UK Police Force Posts All Its Calls On Twitter
Stoobalou writes "One of the largest police forces in the UK is posting every incident reported to it today on Twitter. Greater Manchester Police began its 24-hour experiment this morning at 05:00 BST, tweeting all incident reports in the hope of highlighting the complexity of modern policing. 'Policing is often seen in very simple terms, with cops chasing robbers and locking them up,' Chief Constable Peter Fahy said in a statement. 'However the reality is that this accounts for only part of the work they have to deal with.'"
"Local authority's twitter account has been hacked"
# call 1068 bag stolen in street in Oldham #gmp24
# call 1069 bag of sand obstructing traffic in Oldham #gmp24
1) steal a bag of sand
2) obstruct traffic with said bag
3) ???
4) profit!
Take a look at the excellent parodies too.
To be fair, this is two staff from the PR department doing the tweeting, not front-line police officers. Given the publicity they've received in return for those two person-days of effort, it seems like pretty good value to me.
Because every single one of those 10,000 people is dedicated to answering the phone.
According to the paper you linked, they only have 7000 officers to cover 500 square miles. The entire point of this exercise is to highlight the sheer volume of work they have to deal with and how much of their time is wasted on bullshit calls.

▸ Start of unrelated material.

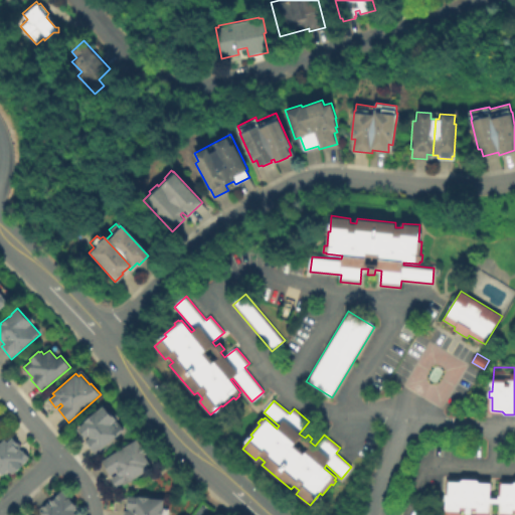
[(113,415),(125,431),(96,455),(86,441),(90,439),(88,437),(86,439),(76,428),(84,422),(83,421),(95,411),(96,412),(103,406),(112,415),(113,415)]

Quite frankly I wish MORE police agencies would do similar. This should be public information to begin with, and it helps create awareness of what these people go through on a daily basis. The transparency is nice. It takes all of 20 seconds for the person taking the call to type it out.
=Smidge=
I would hope that they are.
The 999 system data would not be sufficiently anonymized and be too long for twitter's character limit. I would also prefer to know there's at least some separation between the E999 networks, and the general internet.
Rather than risking an automated filter, and since this is a single-day thing, it makes more sense to bruteforce it. If it was going to be a permanent fixture then I could see the value in going whole-hog and automating it.